I believe Chassis Engineering in West Branch, Iowa built one years ago. They used to do whole chassis (usually in mild steel), now they only do suspension parts. Give them a call and see how tough it was. Maybe they'd have some advice on the alloy to use. Or maybe they'd tell you it's too much work? - alchemy
There is no reason that stainless should not be fine. The quality of the frame design and fabrication has more potential trouoble than the metal. It has essentially the same strength as mild steel, and the same modulus of elasticity (which means the same stiffness). Some grades of stainless are harder to fab and work with. The welds do tend to rust due to a process called sensitization. You can avoid sensitization by using stabilized grades and lower carbon grades. Most stainless is still 75-90% iron, it is just the added 10-20% chromium that gives it the corrosion resistance. Stainless will not work harden any more than mild steel when it is in the elastic stress region. Elastic region is where there is no permanent deformation, which your frame better not get any permanent yielding. If the frame yields, stainless can work harden faster than mild steel, but both work harden. Plating causing embrittlement is only a problem for heat treated steels, such as springs or some other components.
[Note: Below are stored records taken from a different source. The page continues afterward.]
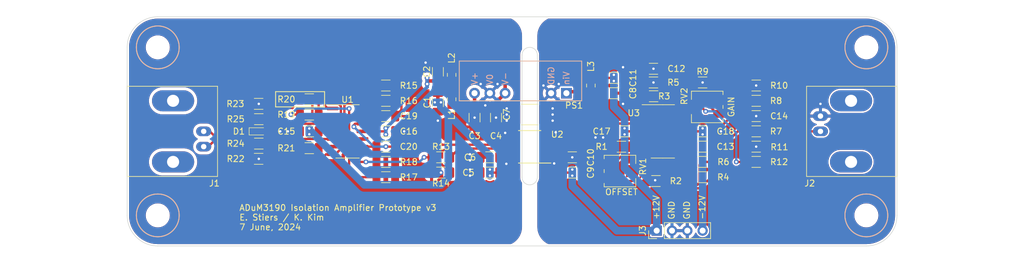
<source format=kicad_pcb>
(kicad_pcb (version 20221018) (generator pcbnew)

  (general
    (thickness 1.6)
  )

  (paper "A4")
  (layers
    (0 "F.Cu" signal)
    (31 "B.Cu" signal)
    (32 "B.Adhes" user "B.Adhesive")
    (33 "F.Adhes" user "F.Adhesive")
    (34 "B.Paste" user)
    (35 "F.Paste" user)
    (36 "B.SilkS" user "B.Silkscreen")
    (37 "F.SilkS" user "F.Silkscreen")
    (38 "B.Mask" user)
    (39 "F.Mask" user)
    (40 "Dwgs.User" user "User.Drawings")
    (41 "Cmts.User" user "User.Comments")
    (42 "Eco1.User" user "User.Eco1")
    (43 "Eco2.User" user "User.Eco2")
    (44 "Edge.Cuts" user)
    (45 "Margin" user)
    (46 "B.CrtYd" user "B.Courtyard")
    (47 "F.CrtYd" user "F.Courtyard")
    (48 "B.Fab" user)
    (49 "F.Fab" user)
    (50 "User.1" user)
    (51 "User.2" user)
    (52 "User.3" user)
    (53 "User.4" user)
    (54 "User.5" user)
    (55 "User.6" user)
    (56 "User.7" user)
    (57 "User.8" user)
    (58 "User.9" user)
  )

  (setup
    (stackup
      (layer "F.SilkS" (type "Top Silk Screen"))
      (layer "F.Paste" (type "Top Solder Paste"))
      (layer "F.Mask" (type "Top Solder Mask") (thickness 0.01))
      (layer "F.Cu" (type "copper") (thickness 0.035))
      (layer "dielectric 1" (type "core") (thickness 1.51) (material "FR4") (epsilon_r 4.5) (loss_tangent 0.02))
      (layer "B.Cu" (type "copper") (thickness 0.035))
      (layer "B.Mask" (type "Bottom Solder Mask") (thickness 0.01))
      (layer "B.Paste" (type "Bottom Solder Paste"))
      (layer "B.SilkS" (type "Bottom Silk Screen"))
      (copper_finish "None")
      (dielectric_constraints no)
    )
    (pad_to_mask_clearance 0)
    (pcbplotparams
      (layerselection 0x00010fc_ffffffff)
      (plot_on_all_layers_selection 0x0000000_00000000)
      (disableapertmacros false)
      (usegerberextensions false)
      (usegerberattributes true)
      (usegerberadvancedattributes true)
      (creategerberjobfile true)
      (dashed_line_dash_ratio 12.000000)
      (dashed_line_gap_ratio 3.000000)
      (svgprecision 4)
      (plotframeref false)
      (viasonmask false)
      (mode 1)
      (useauxorigin false)
      (hpglpennumber 1)
      (hpglpenspeed 20)
      (hpglpendiameter 15.000000)
      (dxfpolygonmode true)
      (dxfimperialunits true)
      (dxfusepcbnewfont true)
      (psnegative false)
      (psa4output false)
      (plotreference true)
      (plotvalue true)
      (plotinvisibletext false)
      (sketchpadsonfab false)
      (subtractmaskfromsilk false)
      (outputformat 1)
      (mirror false)
      (drillshape 1)
      (scaleselection 1)
      (outputdirectory "")
    )
  )

  (net 0 "")
  (net 1 "GND1")
  (net 2 "+12L")
  (net 3 "+12V")
  (net 4 "-12V")
  (net 5 "Net-(PS1-+V)")
  (net 6 "Net-(PS1--V)")
  (net 7 "Net-(U2-Vreg2)")
  (net 8 "Net-(PS1-Vin)")
  (net 9 "Net-(U2-Vreg1)")
  (net 10 "Net-(U3C-+)")
  (net 11 "Net-(U3C--)")
  (net 12 "-12VA")
  (net 13 "Net-(U1C-+)")
  (net 14 "Net-(J2-In)")
  (net 15 "Net-(U2-Ref1)")
  (net 16 "Net-(R1-Pad2)")
  (net 17 "Net-(R2-Pad2)")
  (net 18 "Net-(U3A--)")
  (net 19 "Net-(U3B--)")
  (net 20 "Net-(U3D-+)")
  (net 21 "Net-(U3D--)")
  (net 22 "Net-(R11-Pad2)")
  (net 23 "Net-(U1D-+)")
  (net 24 "Net-(R15-Pad1)")
  (net 25 "Net-(R17-Pad1)")
  (net 26 "Net-(U1B--)")
  (net 27 "Net-(U1A--)")
  (net 28 "unconnected-(RV2-Pad1)")
  (net 29 "unconnected-(U2-NC-Pad5)")
  (net 30 "unconnected-(U2-EAout2-Pad6)")
  (net 31 "Net-(U2-Comp)")
  (net 32 "GND2")
  (net 33 "/Vdiff1")
  (net 34 "/Vlp1")
  (net 35 "/Vo2")
  (net 36 "/Voff2")
  (net 37 "Net-(D1-A1)")
  (net 38 "Net-(D1-A2)")
  (net 39 "/Vin+")
  (net 40 "/Vin-")
  (net 41 "Net-(U2-Ref2)")
  (net 42 "/Voff1")
  (net 43 "/Vin1")
  (net 44 "Net-(U1D--)")

  (footprint "Resistor_SMD:R_1206_3216Metric_Pad1.30x1.75mm_HandSolder" (layer "F.Cu") (at 170.815 102.489 180))

  (footprint "Resistor_SMD:R_1206_3216Metric_Pad1.30x1.75mm_HandSolder" (layer "F.Cu") (at 135.128 101.092))

  (footprint "MountingHole:MountingHole_3.5mm" (layer "F.Cu") (at 88.138 108.204))

  (footprint "Resistor_SMD:R_1206_3216Metric_Pad1.30x1.75mm_HandSolder" (layer "F.Cu") (at 187.452 94.234))

  (footprint "Resistor_SMD:R_1206_3216Metric_Pad1.30x1.75mm_HandSolder" (layer "F.Cu") (at 187.452 99.314))

  (footprint "Resistor_SMD:R_1812_4532Metric_Pad1.30x3.40mm_HandSolder" (layer "F.Cu") (at 149.86 91.44))

  (footprint "Resistor_SMD:R_1206_3216Metric_Pad1.30x1.75mm_HandSolder" (layer "F.Cu") (at 104.902 92.202))

  (footprint "Capacitor_SMD:C_1206_3216Metric_Pad1.33x1.80mm_HandSolder" (layer "F.Cu") (at 156.9335 101.092))

  (footprint "Capacitor_SMD:C_1206_3216Metric_Pad1.33x1.80mm_HandSolder" (layer "F.Cu") (at 178.562 96.774))

  (footprint "Inductor_SMD:L_0805_2012Metric_Pad1.15x1.40mm_HandSolder" (layer "F.Cu") (at 136.906 84.836 -90))

  (footprint "Resistor_SMD:R_1206_3216Metric_Pad1.30x1.75mm_HandSolder" (layer "F.Cu") (at 135.128 98.552))

  (footprint "Resistor_SMD:R_1206_3216Metric_Pad1.30x1.75mm_HandSolder" (layer "F.Cu") (at 165.1 96.786))

  (footprint "_es_RLC:Potentiometer_Nidec_ST4_Vertical" (layer "F.Cu") (at 179.324 90.17))

  (footprint "Resistor_SMD:R_1206_3216Metric_Pad1.30x1.75mm_HandSolder" (layer "F.Cu") (at 170.408 86.106 180))

  (footprint "Resistor_SMD:R_1206_3216Metric_Pad1.30x1.75mm_HandSolder" (layer "F.Cu") (at 144.272 91.948 -90))

  (footprint "Capacitor_SMD:C_1206_3216Metric_Pad1.33x1.80mm_HandSolder" (layer "F.Cu") (at 170.408 83.82 180))

  (footprint "MountingHole:MountingHole_3.5mm" (layer "F.Cu") (at 205.74 80.264))

  (footprint "Capacitor_SMD:C_1206_3216Metric_Pad1.33x1.80mm_HandSolder" (layer "F.Cu") (at 143.256 98.552))

  (footprint "Resistor_SMD:R_1206_3216Metric_Pad1.30x1.75mm_HandSolder" (layer "F.Cu") (at 113.284 94.234))

  (footprint "_es_Connector:BNC_Horizontal_ThruHole" (layer "F.Cu") (at 198.12 94.234 -90))

  (footprint "Resistor_SMD:R_1206_3216Metric_Pad1.30x1.75mm_HandSolder" (layer "F.Cu") (at 165.608 94.234))

  (footprint "Resistor_SMD:R_1206_3216Metric_Pad1.30x1.75mm_HandSolder" (layer "F.Cu") (at 113.284 91.44 180))

  (footprint "Resistor_SMD:R_1206_3216Metric_Pad1.30x1.75mm_HandSolder" (layer "F.Cu") (at 178.562 86.106))

  (footprint "Resistor_SMD:R_1206_3216Metric_Pad1.30x1.75mm_HandSolder" (layer "F.Cu") (at 187.452 86.614 180))

  (footprint "Resistor_SMD:R_1206_3216Metric_Pad1.30x1.75mm_HandSolder" (layer "F.Cu") (at 113.284 88.9 180))

  (footprint "Resistor_SMD:R_1206_3216Metric_Pad1.30x1.75mm_HandSolder" (layer "F.Cu") (at 125.984 94.234))

  (footprint "Resistor_SMD:R_1206_3216Metric_Pad1.30x1.75mm_HandSolder" (layer "F.Cu") (at 134.62 84.328 90))

  (footprint "Resistor_SMD:R_1206_3216Metric_Pad1.30x1.75mm_HandSolder" (layer "F.Cu") (at 134.62 89.408 90))

  (footprint "Package_SO:QSOP-16_3.9x4.9mm_P0.635mm" (layer "F.Cu") (at 149.86 96.774 180))

  (footprint "_es_Power Supply:CUI PEME1-S DC-DC Converter" (layer "F.Cu") (at 155.956 87.884 180))

  (footprint "Resistor_SMD:R_1206_3216Metric_Pad1.30x1.75mm_HandSolder" (layer "F.Cu") (at 113.284 97.028 180))

  (footprint "Resistor_SMD:R_1206_3216Metric_Pad1.30x1.75mm_HandSolder" (layer "F.Cu") (at 178.562 94.234))

  (footprint "Resistor_SMD:R_1206_3216Metric_Pad1.30x1.75mm_HandSolder" (layer "F.Cu") (at 125.984 86.614))

  (footprint "Capacitor_SMD:C_1206_3216Metric_Pad1.33x1.80mm_HandSolder" (layer "F.Cu") (at 125.984 96.774 180))

  (footprint "Resistor_SMD:R_1206_3216Metric_Pad1.30x1.75mm_HandSolder" (layer "F.Cu") (at 104.876 98.806))

  (footprint "Capacitor_SMD:C_1206_3216Metric_Pad1.33x1.80mm_HandSolder" (layer "F.Cu") (at 143.256 101.092))

  (footprint "Package_SO:SOIC-14_3.9x8.7mm_P1.27mm" (layer "F.Cu") (at 171.958 94.234))

  (footprint "Resistor_SMD:R_1206_3216Metric_Pad1.30x1.75mm_HandSolder" (layer "F.Cu") (at 163.83 85.344 180))

  (footprint "Resistor_SMD:R_1206_3216Metric_Pad1.30x1.75mm_HandSolder" (layer "F.Cu") (at 140.716 91.948 90))

  (footprint "Resistor_SMD:R_1206_3216Metric_Pad1.30x1.75mm_HandSolder" (layer "F.Cu") (at 125.984 89.154 180))

  (footprint "Capacitor_SMD:C_1206_3216Metric_Pad1.33x1.80mm_HandSolder" (layer "F.Cu") (at 125.984 91.694))

  (footprint "_es_Connector:BNC_Horizontal_ThruHole" (layer "F.Cu") (at 95.758 94.234 90))

  (footprint "MountingHole:MountingHole_3.5mm" (layer "F.Cu") (at 205.74 108.204))

  (footprint "_es_RLC:Potentiometer_Nidec_ST4_Vertical" (layer "F.Cu") (at 164.846 100.838 180))

  (footprint "Resistor_SMD:R_1206_3216Metric_Pad1.30x1.75mm_HandSolder" (layer "F.Cu") (at 163.83 87.884 180))

  (footprint "Resistor_SMD:R_1206_3216Metric_Pad1.30x1.75mm_HandSolder" (layer "F.Cu") (at 125.984 99.314 180))

  (footprint "Resistor_SMD:R_1206_3216Metric_Pad1.30x1.75mm_HandSolder" (layer "F.Cu") (at 178.562 99.314))

  (footprint "Package_SO:SOIC-14_3.9x8.7mm_P1.27mm" (layer "F.Cu") (at 119.634 94.234))

  (footprint "Connector_PinHeader_2.54mm:PinHeader_1x04_P2.54mm_Vertical" (layer "F.Cu") (at 170.942 110.744 90))

  (footprint "Resistor_SMD:R_1206_3216Metric_Pad1.30x1.75mm_HandSolder" (layer "F.Cu") (at 104.902 96.266))

  (footprint "MountingHole:MountingHole_3.5mm" (layer "F.Cu") (at 88.138 80.264))

  (footprint "Resistor_SMD:R_1206_3216Metric_Pad1.30x1.75mm_HandSolder" (layer "F.Cu") (at 104.876 89.662 180))

  (footprint "Resistor_SMD:R_1206_3216Metric_Pad1.30x1.75mm_HandSolder" (layer "F.Cu")
    (tstamp e782ce8c-1ba9-45c0-8c59-c51b78c97955)
    (at 187.452 89.154)
    (descr "Resistor SMD 1206 (3216 Metric), square (rectangular) end terminal, IPC_7351 nominal with elongated pad for handsoldering. (Body size source: IPC-SM-782 page 72, https://www.pcb-3d.com/wordpress/wp-content/uploads/ipc-sm-782a_amendment_1_and_2.pdf), generated with kicad-footprint-generator")
    (tags "resistor 
... [391977 chars truncated]
</source>
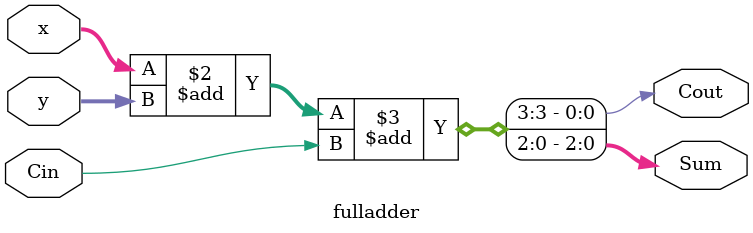
<source format=sv>
`timescale 1ns/1ns

module fulladder (input [2:0] x,  
                 input [2:0] y,  
                   input Cin, 
                  output reg Cout,  
                output reg [2:0] Sum);  
  

  always @ (x or y) begin  
          {Cout, Sum} = x + y + Cin;  

  end  
endmodule  
</source>
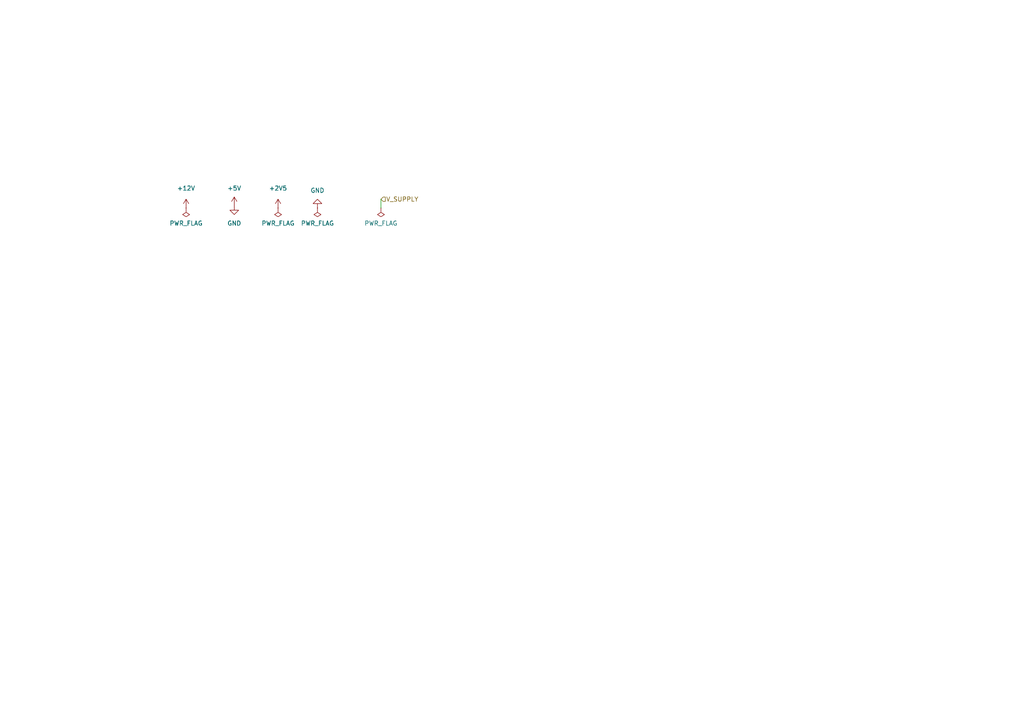
<source format=kicad_sch>
(kicad_sch (version 20211123) (generator eeschema)

  (uuid 48c537a8-ce7d-4d1a-885c-642cc310d3bc)

  (paper "A4")

  


  (wire (pts (xy 110.49 57.785) (xy 110.49 60.325))
    (stroke (width 0) (type default) (color 0 0 0 0))
    (uuid 3d1ffe03-f6cc-4b21-922d-6fea22919d28)
  )

  (hierarchical_label "V_SUPPLY" (shape input) (at 110.49 57.785 0)
    (effects (font (size 1.27 1.27)) (justify left))
    (uuid a14869ad-0287-4975-be4c-820470cd01df)
  )

  (symbol (lib_id "power:PWR_FLAG") (at 53.975 60.325 180) (unit 1)
    (in_bom yes) (on_board yes) (fields_autoplaced)
    (uuid 031eead0-4678-48f5-a447-fccd48207477)
    (property "Reference" "#FLG0101" (id 0) (at 53.975 62.23 0)
      (effects (font (size 1.27 1.27)) hide)
    )
    (property "Value" "PWR_FLAG" (id 1) (at 53.975 64.77 0))
    (property "Footprint" "" (id 2) (at 53.975 60.325 0)
      (effects (font (size 1.27 1.27)) hide)
    )
    (property "Datasheet" "~" (id 3) (at 53.975 60.325 0)
      (effects (font (size 1.27 1.27)) hide)
    )
    (pin "1" (uuid da27187a-15db-4fef-a15b-826a968504aa))
  )

  (symbol (lib_id "power:GND") (at 67.945 59.69 0) (unit 1)
    (in_bom yes) (on_board yes) (fields_autoplaced)
    (uuid 07ad7056-831c-464a-8c0f-8e411186280f)
    (property "Reference" "#PWR0113" (id 0) (at 67.945 66.04 0)
      (effects (font (size 1.27 1.27)) hide)
    )
    (property "Value" "GND" (id 1) (at 67.945 64.77 0))
    (property "Footprint" "" (id 2) (at 67.945 59.69 0)
      (effects (font (size 1.27 1.27)) hide)
    )
    (property "Datasheet" "" (id 3) (at 67.945 59.69 0)
      (effects (font (size 1.27 1.27)) hide)
    )
    (pin "1" (uuid 718626f1-b0dd-414e-b31c-34d291834002))
  )

  (symbol (lib_id "power:PWR_FLAG") (at 110.49 60.325 180) (unit 1)
    (in_bom yes) (on_board yes) (fields_autoplaced)
    (uuid 26473c3e-0a4d-4be8-ae3d-baed19595e4c)
    (property "Reference" "#FLG0104" (id 0) (at 110.49 62.23 0)
      (effects (font (size 1.27 1.27)) hide)
    )
    (property "Value" "PWR_FLAG" (id 1) (at 110.49 64.77 0))
    (property "Footprint" "" (id 2) (at 110.49 60.325 0)
      (effects (font (size 1.27 1.27)) hide)
    )
    (property "Datasheet" "~" (id 3) (at 110.49 60.325 0)
      (effects (font (size 1.27 1.27)) hide)
    )
    (pin "1" (uuid d24daae1-e6cf-4bfb-8cb8-7d5e96be5d3c))
  )

  (symbol (lib_id "power:+5V") (at 67.945 59.69 0) (unit 1)
    (in_bom yes) (on_board yes) (fields_autoplaced)
    (uuid 5b17a7f9-1277-40e3-91a1-ee7d77b46b7f)
    (property "Reference" "#PWR0114" (id 0) (at 67.945 63.5 0)
      (effects (font (size 1.27 1.27)) hide)
    )
    (property "Value" "+5V" (id 1) (at 67.945 54.61 0))
    (property "Footprint" "" (id 2) (at 67.945 59.69 0)
      (effects (font (size 1.27 1.27)) hide)
    )
    (property "Datasheet" "" (id 3) (at 67.945 59.69 0)
      (effects (font (size 1.27 1.27)) hide)
    )
    (pin "1" (uuid f26fb713-1eff-4110-940a-92e6f0fd987e))
  )

  (symbol (lib_id "power:PWR_FLAG") (at 92.075 60.325 180) (unit 1)
    (in_bom yes) (on_board yes) (fields_autoplaced)
    (uuid 717dc6f7-d544-49af-832a-82c16955f96a)
    (property "Reference" "#FLG0103" (id 0) (at 92.075 62.23 0)
      (effects (font (size 1.27 1.27)) hide)
    )
    (property "Value" "PWR_FLAG" (id 1) (at 92.075 64.77 0))
    (property "Footprint" "" (id 2) (at 92.075 60.325 0)
      (effects (font (size 1.27 1.27)) hide)
    )
    (property "Datasheet" "~" (id 3) (at 92.075 60.325 0)
      (effects (font (size 1.27 1.27)) hide)
    )
    (pin "1" (uuid 074cacfc-a615-4c54-bb63-91b36a0dfd8c))
  )

  (symbol (lib_id "power:GND") (at 92.075 60.325 180) (unit 1)
    (in_bom yes) (on_board yes) (fields_autoplaced)
    (uuid 74ec00bc-b3c0-4657-b397-db34c1c554fe)
    (property "Reference" "#PWR0110" (id 0) (at 92.075 53.975 0)
      (effects (font (size 1.27 1.27)) hide)
    )
    (property "Value" "GND" (id 1) (at 92.075 55.245 0))
    (property "Footprint" "" (id 2) (at 92.075 60.325 0)
      (effects (font (size 1.27 1.27)) hide)
    )
    (property "Datasheet" "" (id 3) (at 92.075 60.325 0)
      (effects (font (size 1.27 1.27)) hide)
    )
    (pin "1" (uuid 682c5068-3ac0-4418-b86c-aef998907eae))
  )

  (symbol (lib_id "power:+2V5") (at 80.645 60.325 0) (unit 1)
    (in_bom yes) (on_board yes) (fields_autoplaced)
    (uuid 8bae28ef-27c2-42c9-aff4-fad1d5860429)
    (property "Reference" "#PWR0109" (id 0) (at 80.645 64.135 0)
      (effects (font (size 1.27 1.27)) hide)
    )
    (property "Value" "+2V5" (id 1) (at 80.645 54.61 0))
    (property "Footprint" "" (id 2) (at 80.645 60.325 0)
      (effects (font (size 1.27 1.27)) hide)
    )
    (property "Datasheet" "" (id 3) (at 80.645 60.325 0)
      (effects (font (size 1.27 1.27)) hide)
    )
    (pin "1" (uuid ecacd719-2e94-477f-ad87-6f4eab1cc817))
  )

  (symbol (lib_id "power:PWR_FLAG") (at 80.645 60.325 180) (unit 1)
    (in_bom yes) (on_board yes) (fields_autoplaced)
    (uuid be7d524b-6a77-4220-b6e8-2981a181817b)
    (property "Reference" "#FLG0102" (id 0) (at 80.645 62.23 0)
      (effects (font (size 1.27 1.27)) hide)
    )
    (property "Value" "PWR_FLAG" (id 1) (at 80.645 64.77 0))
    (property "Footprint" "" (id 2) (at 80.645 60.325 0)
      (effects (font (size 1.27 1.27)) hide)
    )
    (property "Datasheet" "~" (id 3) (at 80.645 60.325 0)
      (effects (font (size 1.27 1.27)) hide)
    )
    (pin "1" (uuid 7f8a0966-4add-4c45-a7f9-9716c7a1af08))
  )

  (symbol (lib_id "power:+12V") (at 53.975 60.325 0) (unit 1)
    (in_bom yes) (on_board yes) (fields_autoplaced)
    (uuid f0fd1126-fffc-498d-b5d5-01b59addc1a7)
    (property "Reference" "#PWR0108" (id 0) (at 53.975 64.135 0)
      (effects (font (size 1.27 1.27)) hide)
    )
    (property "Value" "+12V" (id 1) (at 53.975 54.61 0))
    (property "Footprint" "" (id 2) (at 53.975 60.325 0)
      (effects (font (size 1.27 1.27)) hide)
    )
    (property "Datasheet" "" (id 3) (at 53.975 60.325 0)
      (effects (font (size 1.27 1.27)) hide)
    )
    (pin "1" (uuid f8cf889f-d291-49a3-bf22-ebc605517dad))
  )
)

</source>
Frames are not heat treated and they do no have susceptibility to hydrogen embrittlement. You can bake the parts after plating to help reduce the embrittlement. Stainless or mild steel can both develop fatigue cracks. No real difference there. So in conclusion, use stainless of you want. It should be designed so it is similar to mild steel. Use good fabrication and proper welding. Polish to your heart's content.
The de-embrittling process involves merely heating the item to 450 degrees, for 3 or 4 hours, to burn off the free hydrogen particles (on a molecular level) that lurk beneath the plating, and which cause the brittelness. The sooner it is done after plating the more effective it is.
450 degrees for 24 hours or 1300 degrees for 1 hour. Should be done within an hour of leaving the plating tank.
ok thats something i can go with ill order the material this week and of course post some pics thanks bill
For The Extra Cost Of The Stainless, You Get A Rust Proof Chassis, That You Don't Have To Paint! Let Us Know How Much More It Cost To Build, When You Are Done With It.
You can also diamond cut the frame or circles, which are stronger, in the verticle sections to reduce weight and improve flex. Make sure you use all stainless fasteners, though.